Alıştırma metni
────────────────

Utanmayanların, toplumun diğer kesimlerinin ve tarihin sırtına yükledikleri büyük kambur

YORUM | EMİNE EROĞLU

İnsanın yaradılıştan getirdiği utanma duygusunu (haya-yı nefsî) yetiştiği çevrede yitirmişti bazıları.

Bazıları aile terbiyesi bile görmemiş, imandan gelen utanma duygusunu da (haya-yı dinî) yalancı siyasetin çarkları arasında öğütmüşlerdi.

Bir “mekteb-i edep”te tahsil görmemiş, kalp kalesine yol bulup girememişlerdi.

Belki öyle bir kalenin varlığından bile haberdar değillerdi.

İnsanın insanlıktan nasîbi, hayâdan hissesi ölçüsündeydi ya, hayadan hisseleri olmadığı için insanlıktan nasipleri de yoktu.

────────────────

Utanma duygusunu yitirenleri anlatan yorum yazısını kaldığı yerden alın ve sürdürün. Metinden sonra gelen satırlara bu çalışmada ihtiyaç yoktur.

Verilen veriler
────────────────

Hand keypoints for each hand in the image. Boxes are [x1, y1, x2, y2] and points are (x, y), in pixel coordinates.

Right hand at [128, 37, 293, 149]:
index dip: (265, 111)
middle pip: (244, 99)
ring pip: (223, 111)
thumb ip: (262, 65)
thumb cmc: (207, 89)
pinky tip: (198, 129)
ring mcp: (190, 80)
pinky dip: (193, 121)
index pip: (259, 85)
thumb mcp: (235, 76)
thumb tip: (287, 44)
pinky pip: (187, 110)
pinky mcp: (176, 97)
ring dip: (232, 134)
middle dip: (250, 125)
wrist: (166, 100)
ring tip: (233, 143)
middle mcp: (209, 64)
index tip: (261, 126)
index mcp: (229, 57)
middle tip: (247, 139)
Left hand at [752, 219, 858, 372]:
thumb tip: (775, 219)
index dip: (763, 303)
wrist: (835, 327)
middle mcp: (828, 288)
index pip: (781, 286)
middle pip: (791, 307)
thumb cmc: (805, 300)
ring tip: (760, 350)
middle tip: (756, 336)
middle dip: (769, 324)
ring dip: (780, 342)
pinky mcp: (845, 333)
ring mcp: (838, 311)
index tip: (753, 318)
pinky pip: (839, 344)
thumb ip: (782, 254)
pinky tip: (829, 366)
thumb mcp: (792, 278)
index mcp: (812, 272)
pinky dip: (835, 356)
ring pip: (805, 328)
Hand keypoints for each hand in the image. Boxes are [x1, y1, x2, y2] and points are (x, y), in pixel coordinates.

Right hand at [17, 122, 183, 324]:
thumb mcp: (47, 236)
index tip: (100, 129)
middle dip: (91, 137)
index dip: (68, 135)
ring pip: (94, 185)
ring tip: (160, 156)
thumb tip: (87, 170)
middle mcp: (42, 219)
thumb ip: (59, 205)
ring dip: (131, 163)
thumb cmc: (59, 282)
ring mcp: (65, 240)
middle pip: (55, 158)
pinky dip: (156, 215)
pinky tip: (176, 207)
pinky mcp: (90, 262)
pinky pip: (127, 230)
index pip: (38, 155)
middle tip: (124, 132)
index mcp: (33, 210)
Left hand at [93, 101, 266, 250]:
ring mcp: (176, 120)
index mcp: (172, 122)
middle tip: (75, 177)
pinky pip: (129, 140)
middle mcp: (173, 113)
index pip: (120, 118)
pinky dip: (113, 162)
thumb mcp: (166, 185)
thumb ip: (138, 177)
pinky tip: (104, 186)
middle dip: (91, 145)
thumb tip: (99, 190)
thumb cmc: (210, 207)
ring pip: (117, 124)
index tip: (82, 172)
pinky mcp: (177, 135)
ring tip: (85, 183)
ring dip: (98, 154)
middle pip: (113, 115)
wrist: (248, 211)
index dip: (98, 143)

────────────────

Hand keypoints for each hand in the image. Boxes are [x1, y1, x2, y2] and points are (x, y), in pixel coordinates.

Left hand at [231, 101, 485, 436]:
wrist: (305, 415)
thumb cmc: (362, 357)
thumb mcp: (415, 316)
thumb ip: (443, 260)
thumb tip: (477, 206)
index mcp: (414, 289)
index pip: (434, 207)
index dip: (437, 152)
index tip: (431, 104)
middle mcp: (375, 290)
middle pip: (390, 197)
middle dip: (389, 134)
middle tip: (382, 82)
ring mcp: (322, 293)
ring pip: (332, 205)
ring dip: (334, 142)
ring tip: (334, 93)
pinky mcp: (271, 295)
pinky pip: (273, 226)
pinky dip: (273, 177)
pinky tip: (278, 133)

────────────────

Alıştırma sonucu
Yüz çoktan yırtılmıştı da, astar meğer hiç yoktu.

Efendimiz’in (sav) “Hayâsız olduktan sonra istediğini yap!” hadis-i şerifini doğrulamak için ellerinden geleni ardına koymuyor, “hayâ” ve “hayat”ın birbirine bakan kelimeler olduğunu ispatlarcasına dokundukları her şeyi kurutuyorlardı.

“Şark’a bakmaz, Garb’ı bilmez, görgüden yok vâyesi;
Bir kızarmaz yüz, yaşarmaz göz, bütün sermâyesi!..”

dediği gibi Âkif’in, işlerini kızarmayan bir yüzün pişkinliği ile hallediyorlardı. “Cahil ve zalim”diler ve zulüm ve cehaletleri hayasızlıklarını besliyordu.
Arşa değen iniltiler onlara değmiyor, imdat çığlıklarını ninni gibi dinliyorlardı.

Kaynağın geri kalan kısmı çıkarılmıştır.